L’Italia viene da un periodo di crescita veloce post-pandemia, con un numero di occupati che ha continuato a crescere fino agli ultimi mesi, e ha raggiunto un tasso percentuale di occupati rispetto alla popolazione mai visti negli ultimi 20 anni. Plausibilmente, siamo vicini o sopra al livello cosiddetto di pieno impiego. Forse una recessione è vicina, ma lo stato delle cose al momento è questo. E significa che le nuove regole della Commissione non darebbero più spazio ad aumentare la spesa pubblica di quanto lo farebbero le vecchie regole. Le simulazioni disponibili che confrontano i due regimi mostrano qualche zero virgola di deficit in più seguendo le nuove regole, ma poca roba. Questo è ragionevole: se un paese è al pieno impiego, è il momento buono di contenere il deficit e ridurre il debito, come hanno scritto Ascari, Corsetti e Trezzi su queste pagine.
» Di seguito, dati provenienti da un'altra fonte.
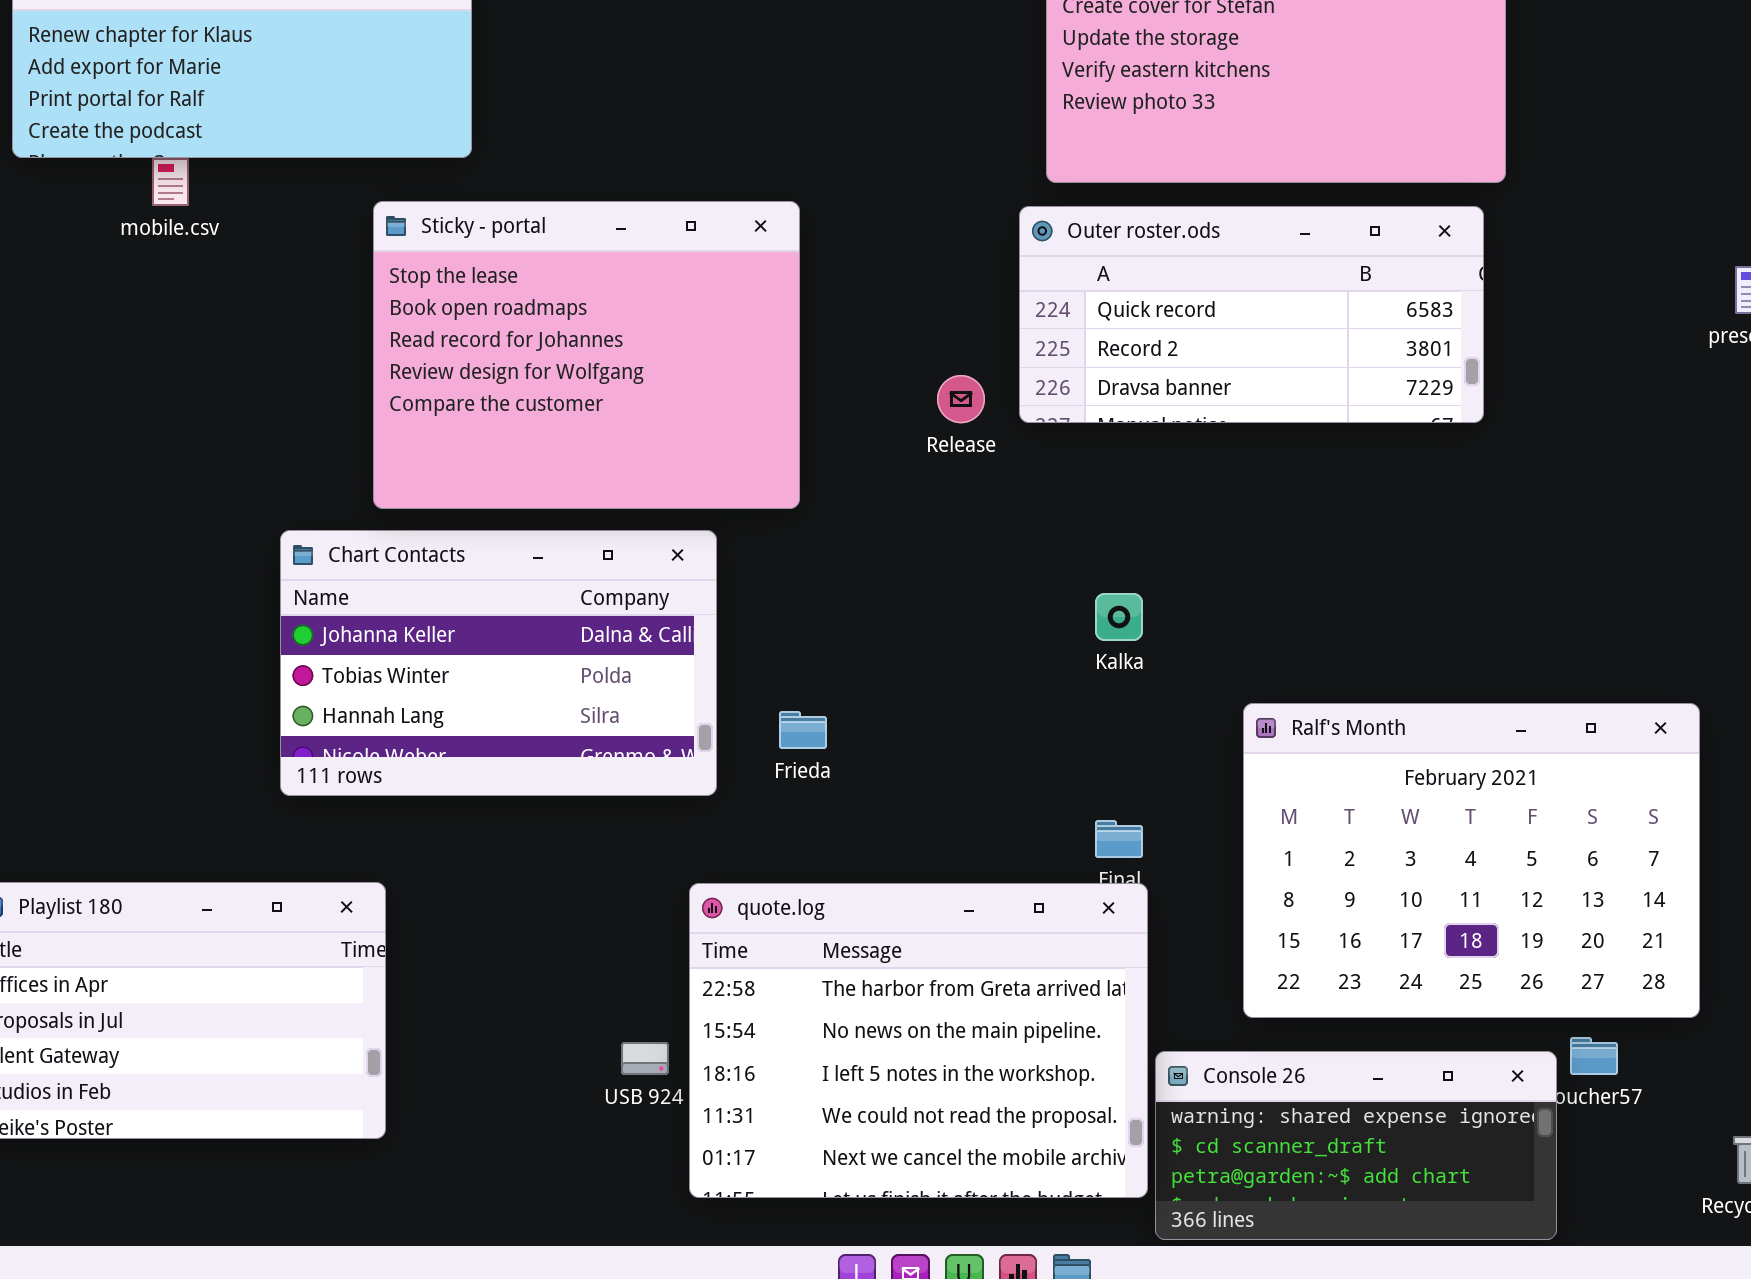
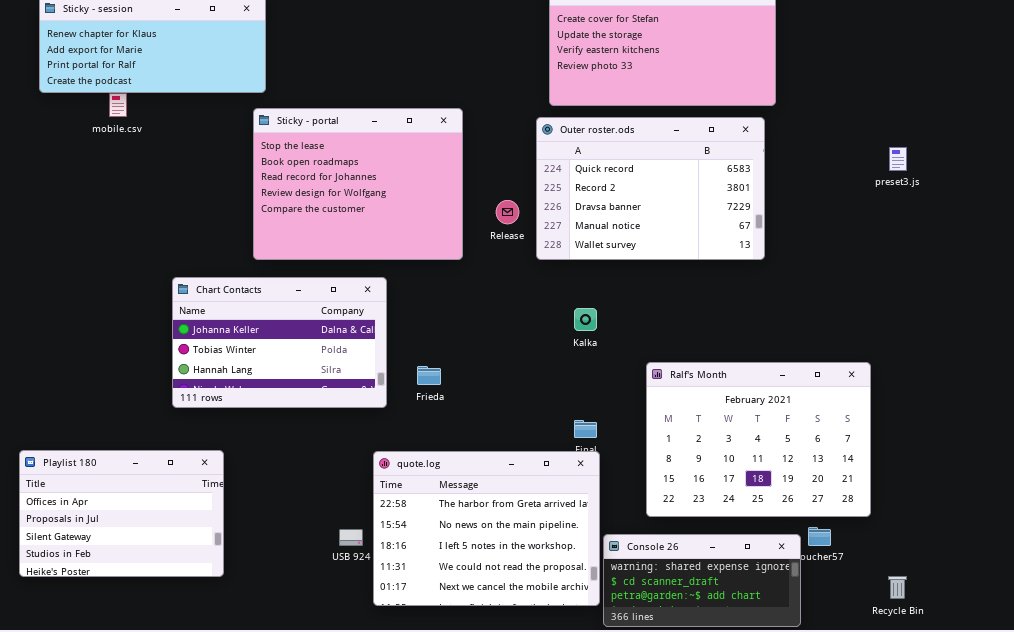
Sticky - portal: [373,201,800,509] -> [253,108,463,260], moved
Outer roster.ods: [1019,206,1484,423] -> [536,117,765,260], resized

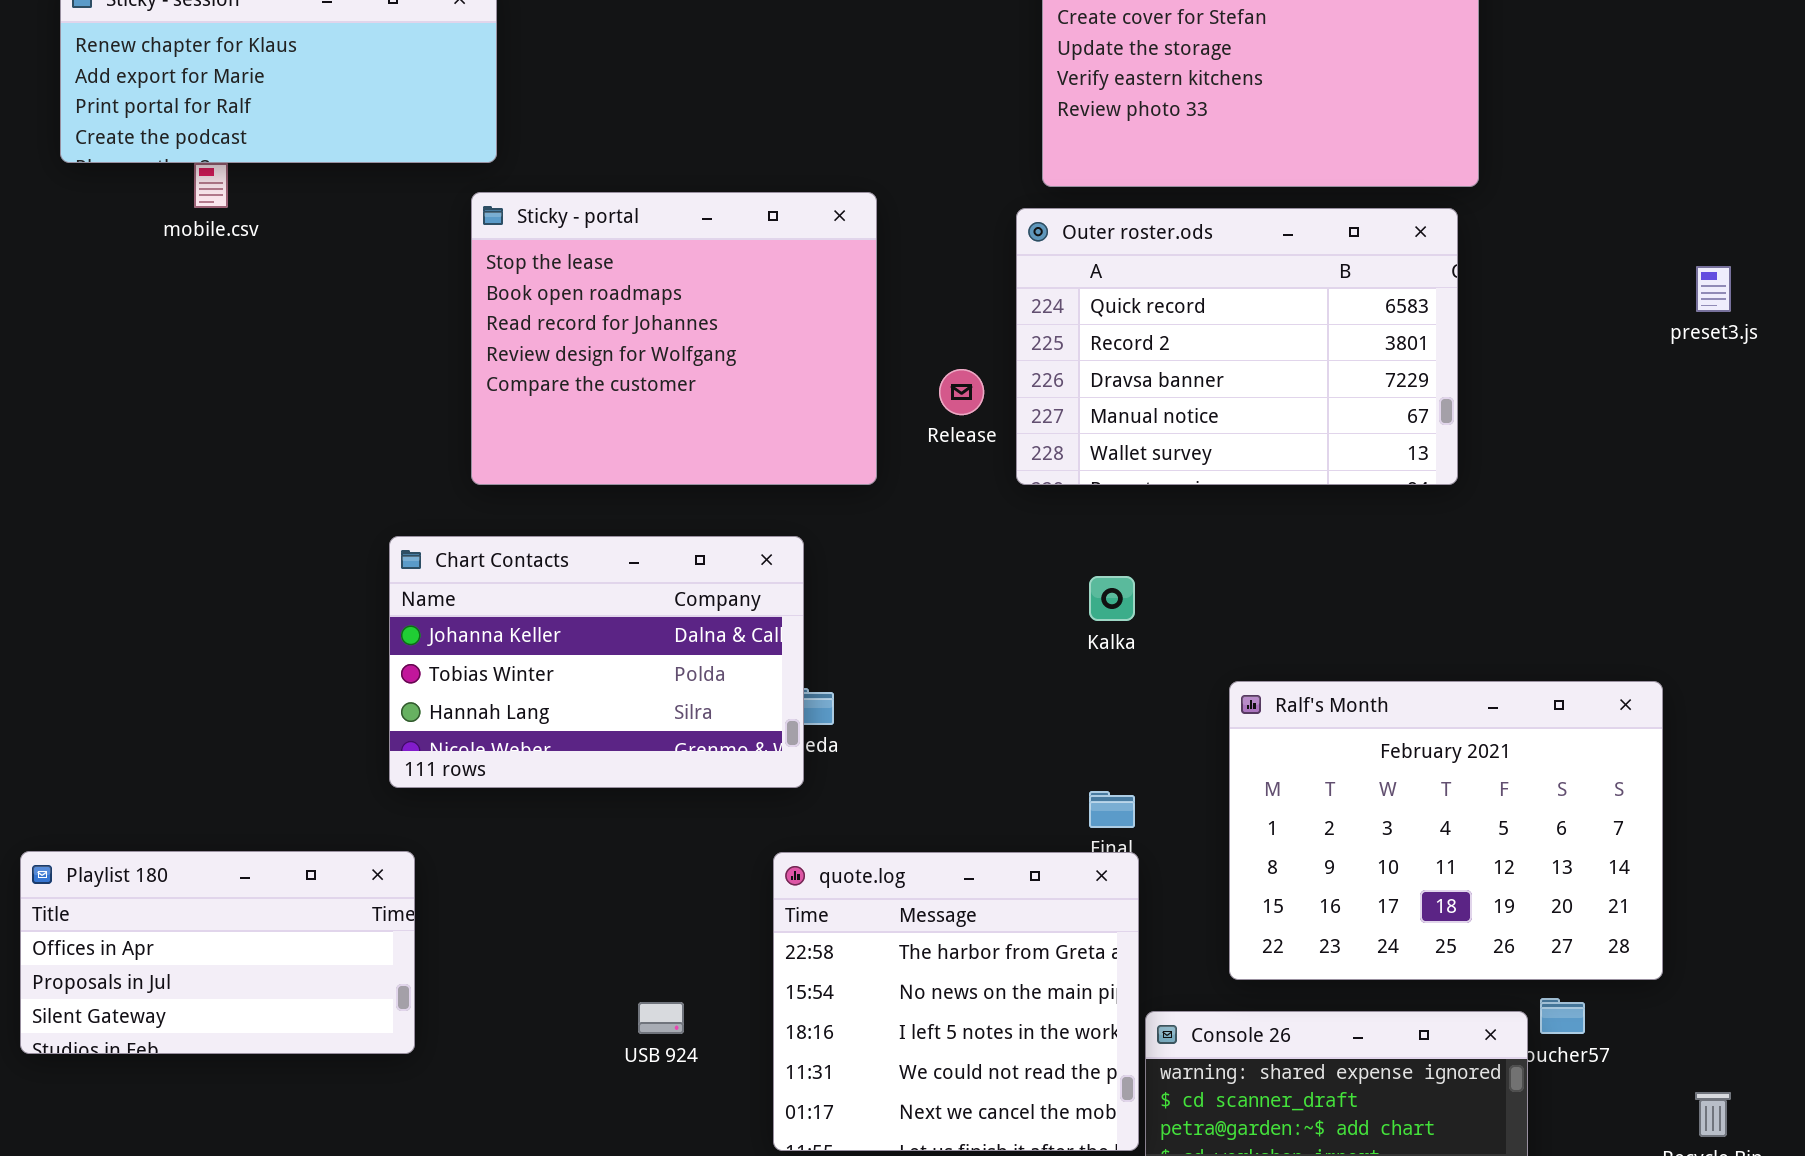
Chart Contacts: [172,277,387,408] -> [389,536,804,788], moved
Playlist 180: [19,450,224,577] -> [20,851,415,1054], resized
quote.log: [373,451,600,606] -> [773,852,1139,1151], resized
Questo però vuol dire anche che il governo non vede benefici di breve periodo nel battersi per le nuove regole.

È il momento che il governo italiano superi queste esitazioni e sostenga con convinzione la riforma delle regole fiscali e la proposta di accordo che viene dalla Spagna. Non guardando a benefici in termini di spazio fiscale di breve periodo (che poi benefici non sono), ma guardando al futuro del paese e dell’unione. Tanto più che la proposta spagnola contiene anche una clausola che chiaramente risponde a richieste del nostro ministro: la possibilità di escludere dai tetti di spesa parte delle spese aggiuntive incorse dal paese per progetti europei (incluso il Pnrr).  

È un’occasione per mostrare che il nostro paese non pensa solo a come trovare qualche miliardo in più da spendere per la prossima finanziaria, ma che su questioni fondamentali sa avere un orizzonte di lungo periodo. In questi giorni i mercati finanziari sono preoccupati dalla nostra capacità di pensare al futuro. Un segnale positivo aiuterebbe.